Upside down, in the middle of the flip, Darrick watched as Bull’s cutlass blade passed within inches of him. The pirate’s blow pulled Darrick off-balance, causing him to bend over slightly. Darrick landed on his feet on Bull’s shoulders and back, got his balance between heartbeats to manage a standing position, and leapt up.
Keeping one hand on his cutlass, stretching his arm as far as he could, Darrick focused on
the cargo net being hauled up above him. He tried to curl his fingers in the cargo net, missed by inches.
Then Mat caught him, closing a powerful hand around his wrist, refusing to let him fall even as gravity pulled at him. “I’ve got ye, Darrick.”
Hanging by his arm, Darrick watched as Raithen shook his hand. Something metallic glinted in the pirate captain’s hand as he drew his arm back to throw. When the pirate’s arm snapped forward, Darrick spotted the slender form of the throwing knife hurtling at him with unerring accuracy. Torchlight splintered along the razor-sharp length. Moving before he had time to think, knowing he couldn’t dodge, Darrick swung the cutlass.

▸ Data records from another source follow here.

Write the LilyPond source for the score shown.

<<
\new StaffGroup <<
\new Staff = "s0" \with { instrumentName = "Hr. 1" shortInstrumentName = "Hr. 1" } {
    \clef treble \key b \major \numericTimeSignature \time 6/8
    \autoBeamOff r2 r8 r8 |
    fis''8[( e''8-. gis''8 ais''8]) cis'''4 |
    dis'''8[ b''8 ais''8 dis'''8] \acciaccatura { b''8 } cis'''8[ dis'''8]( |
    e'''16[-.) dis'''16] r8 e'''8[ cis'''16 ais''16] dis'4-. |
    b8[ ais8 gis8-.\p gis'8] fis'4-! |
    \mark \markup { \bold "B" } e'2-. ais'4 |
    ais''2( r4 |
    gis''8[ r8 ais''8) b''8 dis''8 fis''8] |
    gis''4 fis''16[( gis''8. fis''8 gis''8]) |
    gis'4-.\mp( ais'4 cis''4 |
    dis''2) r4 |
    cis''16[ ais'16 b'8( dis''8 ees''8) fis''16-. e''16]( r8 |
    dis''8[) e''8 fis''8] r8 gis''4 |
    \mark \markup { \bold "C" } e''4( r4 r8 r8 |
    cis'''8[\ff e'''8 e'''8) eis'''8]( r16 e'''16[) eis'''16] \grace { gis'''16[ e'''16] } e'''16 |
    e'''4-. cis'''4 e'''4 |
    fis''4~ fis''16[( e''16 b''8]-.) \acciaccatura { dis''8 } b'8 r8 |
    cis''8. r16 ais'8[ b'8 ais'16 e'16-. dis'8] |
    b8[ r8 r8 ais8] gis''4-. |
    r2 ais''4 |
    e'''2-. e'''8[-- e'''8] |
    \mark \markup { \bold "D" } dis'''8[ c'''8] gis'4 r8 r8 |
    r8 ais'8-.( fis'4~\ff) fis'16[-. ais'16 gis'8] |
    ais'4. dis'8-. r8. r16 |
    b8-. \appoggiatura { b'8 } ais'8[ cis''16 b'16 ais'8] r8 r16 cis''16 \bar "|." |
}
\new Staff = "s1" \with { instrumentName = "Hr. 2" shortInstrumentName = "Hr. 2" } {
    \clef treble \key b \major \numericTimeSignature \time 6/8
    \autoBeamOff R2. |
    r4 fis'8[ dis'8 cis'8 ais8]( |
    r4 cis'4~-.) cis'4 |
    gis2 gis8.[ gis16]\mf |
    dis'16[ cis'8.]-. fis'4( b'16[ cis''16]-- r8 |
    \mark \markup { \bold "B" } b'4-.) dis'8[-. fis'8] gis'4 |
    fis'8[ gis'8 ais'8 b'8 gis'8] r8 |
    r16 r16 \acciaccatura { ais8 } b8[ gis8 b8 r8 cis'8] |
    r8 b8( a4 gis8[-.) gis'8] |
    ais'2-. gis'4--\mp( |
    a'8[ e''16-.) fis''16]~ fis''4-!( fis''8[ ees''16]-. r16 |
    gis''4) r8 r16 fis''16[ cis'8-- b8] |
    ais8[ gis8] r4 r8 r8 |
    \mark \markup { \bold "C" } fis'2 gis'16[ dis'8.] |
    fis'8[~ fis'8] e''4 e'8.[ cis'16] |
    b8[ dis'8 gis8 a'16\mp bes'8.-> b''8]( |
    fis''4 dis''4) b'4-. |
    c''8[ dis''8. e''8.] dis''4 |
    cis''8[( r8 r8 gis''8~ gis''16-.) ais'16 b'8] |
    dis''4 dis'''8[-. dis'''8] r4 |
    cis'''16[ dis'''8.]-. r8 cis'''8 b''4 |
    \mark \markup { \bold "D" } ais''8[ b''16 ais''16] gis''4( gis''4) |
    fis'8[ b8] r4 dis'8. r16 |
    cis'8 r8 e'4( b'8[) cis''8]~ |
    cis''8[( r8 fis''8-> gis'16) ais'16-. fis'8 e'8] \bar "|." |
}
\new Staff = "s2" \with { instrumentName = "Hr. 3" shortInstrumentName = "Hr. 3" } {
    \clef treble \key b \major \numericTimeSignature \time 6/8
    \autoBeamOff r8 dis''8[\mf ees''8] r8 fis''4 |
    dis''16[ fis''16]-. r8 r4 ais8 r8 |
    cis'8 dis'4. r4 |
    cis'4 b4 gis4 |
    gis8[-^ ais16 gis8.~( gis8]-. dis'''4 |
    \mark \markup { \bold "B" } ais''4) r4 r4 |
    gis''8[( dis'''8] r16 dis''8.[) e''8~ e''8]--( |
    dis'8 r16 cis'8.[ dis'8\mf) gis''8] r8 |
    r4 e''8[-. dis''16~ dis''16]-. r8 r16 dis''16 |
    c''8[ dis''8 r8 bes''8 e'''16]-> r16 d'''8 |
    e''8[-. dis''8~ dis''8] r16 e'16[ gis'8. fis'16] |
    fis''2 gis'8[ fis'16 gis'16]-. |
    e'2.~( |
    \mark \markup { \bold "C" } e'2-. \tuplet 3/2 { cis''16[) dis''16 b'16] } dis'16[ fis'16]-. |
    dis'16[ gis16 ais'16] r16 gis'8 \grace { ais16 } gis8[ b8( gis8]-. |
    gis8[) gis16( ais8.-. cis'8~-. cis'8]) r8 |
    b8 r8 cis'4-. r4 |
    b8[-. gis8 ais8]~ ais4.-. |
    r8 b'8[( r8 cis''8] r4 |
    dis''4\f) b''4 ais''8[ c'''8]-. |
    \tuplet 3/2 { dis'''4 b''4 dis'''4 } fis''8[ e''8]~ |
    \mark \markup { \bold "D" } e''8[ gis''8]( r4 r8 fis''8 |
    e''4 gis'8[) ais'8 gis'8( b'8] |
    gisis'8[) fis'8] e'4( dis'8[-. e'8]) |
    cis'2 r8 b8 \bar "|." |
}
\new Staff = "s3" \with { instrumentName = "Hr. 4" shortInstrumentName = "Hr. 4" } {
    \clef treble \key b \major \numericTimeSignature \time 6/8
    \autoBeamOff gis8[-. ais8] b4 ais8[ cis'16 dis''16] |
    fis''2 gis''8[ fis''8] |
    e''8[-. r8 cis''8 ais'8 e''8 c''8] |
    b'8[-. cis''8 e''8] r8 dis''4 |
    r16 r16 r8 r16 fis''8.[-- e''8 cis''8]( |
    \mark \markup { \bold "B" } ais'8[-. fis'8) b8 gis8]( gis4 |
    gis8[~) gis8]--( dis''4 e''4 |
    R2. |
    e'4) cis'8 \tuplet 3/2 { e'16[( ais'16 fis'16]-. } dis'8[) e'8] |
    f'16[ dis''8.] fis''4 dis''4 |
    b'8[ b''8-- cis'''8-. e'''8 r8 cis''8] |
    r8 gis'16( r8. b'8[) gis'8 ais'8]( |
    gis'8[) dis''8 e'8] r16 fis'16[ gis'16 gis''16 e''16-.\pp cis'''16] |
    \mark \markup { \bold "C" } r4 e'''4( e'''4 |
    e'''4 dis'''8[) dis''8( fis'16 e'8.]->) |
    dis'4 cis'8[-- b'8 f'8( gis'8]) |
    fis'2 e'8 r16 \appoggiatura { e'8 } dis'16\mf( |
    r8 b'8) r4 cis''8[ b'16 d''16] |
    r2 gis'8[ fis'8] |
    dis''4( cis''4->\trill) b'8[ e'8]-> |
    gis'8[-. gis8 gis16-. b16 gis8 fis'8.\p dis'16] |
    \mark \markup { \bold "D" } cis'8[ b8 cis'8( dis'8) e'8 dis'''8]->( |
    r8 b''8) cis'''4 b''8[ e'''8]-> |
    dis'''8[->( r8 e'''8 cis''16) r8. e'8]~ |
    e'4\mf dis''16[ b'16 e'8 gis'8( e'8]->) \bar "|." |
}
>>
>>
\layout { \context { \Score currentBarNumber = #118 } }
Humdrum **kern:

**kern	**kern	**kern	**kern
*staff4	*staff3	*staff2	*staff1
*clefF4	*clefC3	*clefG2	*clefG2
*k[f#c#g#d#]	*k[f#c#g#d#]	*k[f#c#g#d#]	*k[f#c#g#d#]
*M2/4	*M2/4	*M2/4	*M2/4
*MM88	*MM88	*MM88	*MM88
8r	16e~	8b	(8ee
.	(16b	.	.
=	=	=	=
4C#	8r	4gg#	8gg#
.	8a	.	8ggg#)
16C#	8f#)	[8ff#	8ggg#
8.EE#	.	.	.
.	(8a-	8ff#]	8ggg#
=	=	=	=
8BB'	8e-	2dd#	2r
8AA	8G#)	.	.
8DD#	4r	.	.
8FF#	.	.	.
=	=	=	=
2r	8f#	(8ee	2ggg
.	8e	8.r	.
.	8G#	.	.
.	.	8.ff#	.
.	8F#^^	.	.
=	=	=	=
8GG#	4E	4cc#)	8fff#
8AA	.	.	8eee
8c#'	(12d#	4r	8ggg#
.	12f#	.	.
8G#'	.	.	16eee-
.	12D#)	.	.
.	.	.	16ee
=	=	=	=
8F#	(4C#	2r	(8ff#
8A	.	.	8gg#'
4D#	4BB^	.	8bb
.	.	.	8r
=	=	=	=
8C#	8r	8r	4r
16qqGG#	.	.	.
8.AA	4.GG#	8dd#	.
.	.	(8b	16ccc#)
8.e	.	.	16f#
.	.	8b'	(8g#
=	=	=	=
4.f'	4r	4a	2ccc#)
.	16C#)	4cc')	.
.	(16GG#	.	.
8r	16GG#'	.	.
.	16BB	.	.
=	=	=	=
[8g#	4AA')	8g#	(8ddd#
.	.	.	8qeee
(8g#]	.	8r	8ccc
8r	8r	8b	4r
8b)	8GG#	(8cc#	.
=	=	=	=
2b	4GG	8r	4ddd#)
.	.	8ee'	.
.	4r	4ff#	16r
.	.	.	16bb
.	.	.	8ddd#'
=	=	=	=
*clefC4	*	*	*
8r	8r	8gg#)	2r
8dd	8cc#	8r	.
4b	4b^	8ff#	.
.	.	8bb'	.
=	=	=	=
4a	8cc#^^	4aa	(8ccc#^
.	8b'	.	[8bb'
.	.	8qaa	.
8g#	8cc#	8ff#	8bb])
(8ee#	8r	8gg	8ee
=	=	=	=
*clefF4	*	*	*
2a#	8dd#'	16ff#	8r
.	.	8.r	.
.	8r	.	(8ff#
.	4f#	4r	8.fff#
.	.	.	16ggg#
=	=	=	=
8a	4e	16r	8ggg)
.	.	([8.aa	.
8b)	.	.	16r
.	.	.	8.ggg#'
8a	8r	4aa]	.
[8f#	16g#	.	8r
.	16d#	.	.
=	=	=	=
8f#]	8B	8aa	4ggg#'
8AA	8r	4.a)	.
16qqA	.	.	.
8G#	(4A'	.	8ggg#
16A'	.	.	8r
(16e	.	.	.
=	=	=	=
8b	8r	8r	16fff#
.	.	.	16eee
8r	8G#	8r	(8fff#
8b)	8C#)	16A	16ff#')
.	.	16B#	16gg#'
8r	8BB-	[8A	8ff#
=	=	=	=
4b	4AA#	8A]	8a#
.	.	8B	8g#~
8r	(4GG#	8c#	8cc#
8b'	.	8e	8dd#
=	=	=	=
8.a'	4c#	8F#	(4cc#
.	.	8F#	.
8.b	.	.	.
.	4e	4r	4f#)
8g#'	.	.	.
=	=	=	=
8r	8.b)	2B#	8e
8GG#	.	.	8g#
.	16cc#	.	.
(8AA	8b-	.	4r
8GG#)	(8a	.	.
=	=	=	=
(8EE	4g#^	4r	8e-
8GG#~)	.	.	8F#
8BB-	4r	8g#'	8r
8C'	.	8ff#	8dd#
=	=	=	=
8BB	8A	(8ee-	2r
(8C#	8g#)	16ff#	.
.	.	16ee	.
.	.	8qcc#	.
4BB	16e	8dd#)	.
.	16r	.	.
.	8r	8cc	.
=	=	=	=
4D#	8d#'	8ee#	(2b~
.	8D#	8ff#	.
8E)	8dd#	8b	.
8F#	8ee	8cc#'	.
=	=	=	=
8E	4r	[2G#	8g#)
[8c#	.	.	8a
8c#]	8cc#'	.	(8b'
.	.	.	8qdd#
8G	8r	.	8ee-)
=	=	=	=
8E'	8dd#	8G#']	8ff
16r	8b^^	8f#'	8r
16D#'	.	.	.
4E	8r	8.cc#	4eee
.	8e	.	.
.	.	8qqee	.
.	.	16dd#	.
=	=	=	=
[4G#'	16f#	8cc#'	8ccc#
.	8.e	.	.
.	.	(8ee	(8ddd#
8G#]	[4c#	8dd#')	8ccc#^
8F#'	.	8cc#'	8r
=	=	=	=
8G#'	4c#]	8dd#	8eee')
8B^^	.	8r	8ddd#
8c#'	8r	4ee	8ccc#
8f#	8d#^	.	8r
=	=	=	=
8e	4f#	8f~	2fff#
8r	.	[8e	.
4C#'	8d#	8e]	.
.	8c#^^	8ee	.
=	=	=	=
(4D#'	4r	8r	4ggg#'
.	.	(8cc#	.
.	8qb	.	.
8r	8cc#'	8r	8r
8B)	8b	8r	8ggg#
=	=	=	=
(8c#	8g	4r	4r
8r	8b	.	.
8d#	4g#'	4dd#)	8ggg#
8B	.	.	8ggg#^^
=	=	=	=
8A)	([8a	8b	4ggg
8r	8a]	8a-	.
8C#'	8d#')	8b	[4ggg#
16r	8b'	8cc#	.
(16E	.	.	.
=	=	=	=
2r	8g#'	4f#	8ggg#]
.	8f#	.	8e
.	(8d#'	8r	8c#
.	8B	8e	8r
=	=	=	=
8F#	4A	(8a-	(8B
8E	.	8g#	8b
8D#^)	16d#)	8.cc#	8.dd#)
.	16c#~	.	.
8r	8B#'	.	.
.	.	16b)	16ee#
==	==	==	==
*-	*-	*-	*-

Metal rang as the cutlass blade knocked the throwing knife away. Darrick’s breath locked at the back of his throat.
“Damn, Darrick,” Mat said, “I’ve never seen the like.”
“It’s your luck,” Darrick said, looking down into the angry face of the pirate captain who was powerless to stop them. Feeling cocky and damn fortunate to be alive, Darrick saluted Raithen with his sword blade. “Another time.”
Raithen turned from him, yelling orders to his crew, getting them organized.
Spinning under the cargo net as it continued up, Darrick saw the stone steps where Maldrin encountered a pirate. With a short series of sweeps with the war hammer, the first mate knocked the pirate clear of the steps and sent him plunging down into the river harbor.
Then hands grabbed onto the cargo netting and pulled it to the cliffside.
Darrick caught the cliff edge and hauled himself up as Mat sliced through the cargo net with his sword, spilling himself and the king’s nephew out onto the cracked stone surface.
The boy pushed himself to his feet. Blood oozed from cuts on his forehead, his nose, and the lobe of one ear as he took in all the destruction of the cliffside. He swung his head to face Darrick. “Did you and your men do this?”